VA Medical Center ATES and CHP Feasibility Studies
Underground Energy performed a detailed feasibility study of Aquifer Thermal Energy Storage (ATES) for the VA Medical Center in Columbus, Ohio. The project began with GIS analysis that identified a high-yield aquifer in the area.
The objective of the study was to evaluate the technical, regulatory and financial feasibility of an ATES project that could help meet the facility’s heating and cooling needs in a more sustainable and energy efficient manner than conventional HVAC or geoexchange systems. ATES requires a suitable aquifer, relatively large thermal loads, and a seasonally variable climate – all these conditions exist at the VA facility in Columbus.

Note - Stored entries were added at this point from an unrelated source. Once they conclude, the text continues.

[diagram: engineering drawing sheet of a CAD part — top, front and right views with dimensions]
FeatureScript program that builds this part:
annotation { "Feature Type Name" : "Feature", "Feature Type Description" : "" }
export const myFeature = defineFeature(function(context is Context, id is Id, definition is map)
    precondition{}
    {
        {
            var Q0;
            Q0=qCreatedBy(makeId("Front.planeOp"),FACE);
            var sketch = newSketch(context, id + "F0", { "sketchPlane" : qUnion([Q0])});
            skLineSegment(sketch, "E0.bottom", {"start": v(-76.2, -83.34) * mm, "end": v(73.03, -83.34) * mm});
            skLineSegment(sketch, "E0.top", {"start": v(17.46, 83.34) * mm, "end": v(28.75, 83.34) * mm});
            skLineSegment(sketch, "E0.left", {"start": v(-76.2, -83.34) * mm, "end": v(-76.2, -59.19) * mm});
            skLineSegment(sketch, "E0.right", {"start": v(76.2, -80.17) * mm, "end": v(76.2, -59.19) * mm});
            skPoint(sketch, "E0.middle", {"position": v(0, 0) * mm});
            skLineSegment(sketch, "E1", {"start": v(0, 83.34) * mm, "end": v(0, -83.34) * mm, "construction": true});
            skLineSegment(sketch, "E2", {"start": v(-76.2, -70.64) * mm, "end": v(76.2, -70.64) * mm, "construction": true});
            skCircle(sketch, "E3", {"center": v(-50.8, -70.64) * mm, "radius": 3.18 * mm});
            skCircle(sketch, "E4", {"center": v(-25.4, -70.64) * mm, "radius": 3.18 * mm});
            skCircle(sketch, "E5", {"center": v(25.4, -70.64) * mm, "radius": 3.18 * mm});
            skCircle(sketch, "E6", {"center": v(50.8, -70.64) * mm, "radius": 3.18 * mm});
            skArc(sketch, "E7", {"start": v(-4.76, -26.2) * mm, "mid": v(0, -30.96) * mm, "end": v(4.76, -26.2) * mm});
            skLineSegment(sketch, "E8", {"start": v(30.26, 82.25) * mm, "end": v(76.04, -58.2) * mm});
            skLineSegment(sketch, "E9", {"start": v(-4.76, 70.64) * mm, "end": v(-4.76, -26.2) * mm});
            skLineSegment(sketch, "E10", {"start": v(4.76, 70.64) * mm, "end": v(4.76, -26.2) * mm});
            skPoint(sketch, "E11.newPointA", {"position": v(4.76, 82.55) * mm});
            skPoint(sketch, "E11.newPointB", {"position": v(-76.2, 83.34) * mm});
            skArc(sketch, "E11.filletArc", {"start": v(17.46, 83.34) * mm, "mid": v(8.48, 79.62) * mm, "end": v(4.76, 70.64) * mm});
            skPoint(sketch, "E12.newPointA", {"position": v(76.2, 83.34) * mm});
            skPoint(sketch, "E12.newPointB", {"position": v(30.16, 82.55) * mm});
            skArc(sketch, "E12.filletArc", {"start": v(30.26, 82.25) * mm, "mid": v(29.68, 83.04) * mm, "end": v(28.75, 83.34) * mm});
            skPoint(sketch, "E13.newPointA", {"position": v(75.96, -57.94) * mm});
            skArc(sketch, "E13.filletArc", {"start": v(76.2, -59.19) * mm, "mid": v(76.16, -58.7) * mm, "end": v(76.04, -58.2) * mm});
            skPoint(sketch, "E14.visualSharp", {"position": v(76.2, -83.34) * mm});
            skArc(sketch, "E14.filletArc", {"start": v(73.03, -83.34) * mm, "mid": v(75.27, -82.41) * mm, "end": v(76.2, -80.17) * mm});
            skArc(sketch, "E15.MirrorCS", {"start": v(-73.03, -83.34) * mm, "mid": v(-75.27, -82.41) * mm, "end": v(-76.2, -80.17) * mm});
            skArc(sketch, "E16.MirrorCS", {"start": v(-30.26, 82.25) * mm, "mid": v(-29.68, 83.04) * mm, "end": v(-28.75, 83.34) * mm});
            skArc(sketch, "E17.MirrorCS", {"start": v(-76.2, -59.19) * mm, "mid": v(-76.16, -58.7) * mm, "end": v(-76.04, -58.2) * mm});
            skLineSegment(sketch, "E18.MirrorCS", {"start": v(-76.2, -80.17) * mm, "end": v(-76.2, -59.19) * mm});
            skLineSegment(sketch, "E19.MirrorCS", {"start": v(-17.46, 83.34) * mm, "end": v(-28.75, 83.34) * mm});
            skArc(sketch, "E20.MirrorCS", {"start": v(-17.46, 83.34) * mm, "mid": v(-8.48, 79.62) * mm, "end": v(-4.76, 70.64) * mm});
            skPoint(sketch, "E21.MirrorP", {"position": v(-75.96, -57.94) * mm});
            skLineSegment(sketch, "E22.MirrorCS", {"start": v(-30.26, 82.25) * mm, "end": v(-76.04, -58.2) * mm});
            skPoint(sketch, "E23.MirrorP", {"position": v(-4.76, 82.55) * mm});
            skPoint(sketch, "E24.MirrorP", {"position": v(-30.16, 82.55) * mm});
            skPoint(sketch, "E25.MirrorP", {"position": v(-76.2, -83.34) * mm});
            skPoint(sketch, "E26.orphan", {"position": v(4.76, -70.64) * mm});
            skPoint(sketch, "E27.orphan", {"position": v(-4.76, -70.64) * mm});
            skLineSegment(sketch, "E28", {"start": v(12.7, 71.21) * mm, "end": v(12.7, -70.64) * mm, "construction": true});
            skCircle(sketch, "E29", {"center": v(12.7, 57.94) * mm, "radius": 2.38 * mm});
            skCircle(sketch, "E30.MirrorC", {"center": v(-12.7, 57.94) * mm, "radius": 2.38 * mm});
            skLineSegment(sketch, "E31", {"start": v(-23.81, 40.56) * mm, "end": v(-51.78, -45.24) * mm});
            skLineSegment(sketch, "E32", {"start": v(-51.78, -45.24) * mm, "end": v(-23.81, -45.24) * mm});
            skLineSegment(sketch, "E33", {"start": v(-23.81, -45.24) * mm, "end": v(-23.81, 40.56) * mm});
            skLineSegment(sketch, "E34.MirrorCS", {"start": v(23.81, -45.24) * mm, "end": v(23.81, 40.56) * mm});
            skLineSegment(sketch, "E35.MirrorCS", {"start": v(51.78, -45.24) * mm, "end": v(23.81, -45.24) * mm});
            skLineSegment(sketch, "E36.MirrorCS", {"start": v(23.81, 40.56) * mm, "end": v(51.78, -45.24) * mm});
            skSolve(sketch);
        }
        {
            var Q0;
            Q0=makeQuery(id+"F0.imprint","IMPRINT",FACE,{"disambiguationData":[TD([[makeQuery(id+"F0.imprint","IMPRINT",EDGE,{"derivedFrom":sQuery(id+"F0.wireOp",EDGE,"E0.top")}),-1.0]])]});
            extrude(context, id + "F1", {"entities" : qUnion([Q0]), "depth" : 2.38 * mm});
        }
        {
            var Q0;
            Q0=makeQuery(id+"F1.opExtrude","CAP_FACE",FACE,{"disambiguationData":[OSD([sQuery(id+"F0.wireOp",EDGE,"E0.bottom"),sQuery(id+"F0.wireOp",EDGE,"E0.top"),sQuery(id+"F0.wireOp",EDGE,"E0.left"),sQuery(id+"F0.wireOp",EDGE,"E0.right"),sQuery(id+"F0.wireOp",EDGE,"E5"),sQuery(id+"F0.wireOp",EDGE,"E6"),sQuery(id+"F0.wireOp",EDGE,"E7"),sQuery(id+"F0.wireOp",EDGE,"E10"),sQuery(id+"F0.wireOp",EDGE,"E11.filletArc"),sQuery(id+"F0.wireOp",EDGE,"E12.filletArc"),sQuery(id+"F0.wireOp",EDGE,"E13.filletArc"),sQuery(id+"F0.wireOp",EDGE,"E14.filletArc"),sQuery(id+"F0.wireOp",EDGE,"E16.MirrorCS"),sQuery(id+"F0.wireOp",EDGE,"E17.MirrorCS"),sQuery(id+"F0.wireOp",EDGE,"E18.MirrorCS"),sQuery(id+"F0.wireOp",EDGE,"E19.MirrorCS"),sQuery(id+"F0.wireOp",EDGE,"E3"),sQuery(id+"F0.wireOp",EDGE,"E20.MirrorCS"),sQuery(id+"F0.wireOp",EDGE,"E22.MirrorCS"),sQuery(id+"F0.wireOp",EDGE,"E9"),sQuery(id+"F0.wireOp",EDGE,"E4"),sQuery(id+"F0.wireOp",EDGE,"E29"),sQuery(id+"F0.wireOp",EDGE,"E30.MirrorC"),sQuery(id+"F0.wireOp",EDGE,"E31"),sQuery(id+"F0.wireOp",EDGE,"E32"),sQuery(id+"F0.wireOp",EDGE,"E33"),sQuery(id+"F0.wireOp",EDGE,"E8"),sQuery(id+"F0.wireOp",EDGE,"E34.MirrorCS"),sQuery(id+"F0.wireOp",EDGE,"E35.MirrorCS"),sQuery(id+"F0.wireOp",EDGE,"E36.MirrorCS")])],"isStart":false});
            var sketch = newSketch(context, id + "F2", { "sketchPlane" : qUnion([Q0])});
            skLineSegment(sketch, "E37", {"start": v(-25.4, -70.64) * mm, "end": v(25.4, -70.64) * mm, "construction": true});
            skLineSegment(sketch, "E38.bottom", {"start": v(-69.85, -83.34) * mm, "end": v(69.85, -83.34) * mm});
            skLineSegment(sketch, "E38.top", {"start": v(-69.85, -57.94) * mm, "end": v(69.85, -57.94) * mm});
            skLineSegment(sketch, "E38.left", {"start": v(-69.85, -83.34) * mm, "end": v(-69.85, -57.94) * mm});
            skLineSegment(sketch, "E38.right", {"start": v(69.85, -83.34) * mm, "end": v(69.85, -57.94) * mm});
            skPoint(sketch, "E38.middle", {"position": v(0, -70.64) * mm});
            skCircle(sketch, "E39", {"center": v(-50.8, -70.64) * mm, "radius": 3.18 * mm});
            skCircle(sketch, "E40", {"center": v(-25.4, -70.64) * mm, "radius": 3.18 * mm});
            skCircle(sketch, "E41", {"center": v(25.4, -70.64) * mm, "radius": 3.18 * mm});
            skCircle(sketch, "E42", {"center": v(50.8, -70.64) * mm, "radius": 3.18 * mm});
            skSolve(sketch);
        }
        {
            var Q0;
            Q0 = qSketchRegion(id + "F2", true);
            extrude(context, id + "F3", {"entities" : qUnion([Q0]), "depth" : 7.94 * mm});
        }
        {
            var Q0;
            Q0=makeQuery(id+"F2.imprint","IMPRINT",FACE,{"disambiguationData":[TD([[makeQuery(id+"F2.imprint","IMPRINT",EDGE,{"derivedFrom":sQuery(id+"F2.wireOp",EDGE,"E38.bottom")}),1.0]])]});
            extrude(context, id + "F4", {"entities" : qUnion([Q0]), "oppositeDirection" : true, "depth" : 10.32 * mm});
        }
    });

Phase I of this project was a desktop feasibility study that evaluated a 380-ton ATES system for cooling only and two different scenarios for ATES cooling and heating with up to 5,260 MBH of heating for a planned expansion of the hospital. . We concluded that ATES would result in a up to a 50% reduction in cooling energy, up to 26% reduction in heating energy, 54% reduction in cooling water and 33% reduction in emissions. Underground Energy recommended that site-specific aquifer hydraulic and geochemical data be collected, and helped VA staff develop a hydrogeologic work plan, and we also performed the analysis of the data collected by a separate contractor. The field work involved installation of observation wells, pumping wells, performance of aquifer pumping tests, and geochemical sampling.
The Phase II study conceptual design involved an 880-gpm ATES well water system. The maximum thermal capacity of ATES at this facility is limited by the separation distance between the warm and cold stores, which is limited by the size and shape of the parcel. The cooling-only design charges the cold store in winter by rejecting heat from the aquifer’s warm store via dry coolers (conserving cooling-tower water and chemicals) and supplies chilled water for cooling at temperatures from 40 to 48 °F as the cooling season progresses. The cooling & heating options utilize a gas-engine-driven heat pump (HP) to transfer heat between the building and the aquifer stores. Heat from the HP is distributed via a closed hot water system and utilized for space heating and domestic hot water within the building. This gas engine configuration meets the definition of CHP because heat from the engine is recovered while mechanical energy is used to drive a heat pump, rather than an electrical generator in a typical North American CHP installation.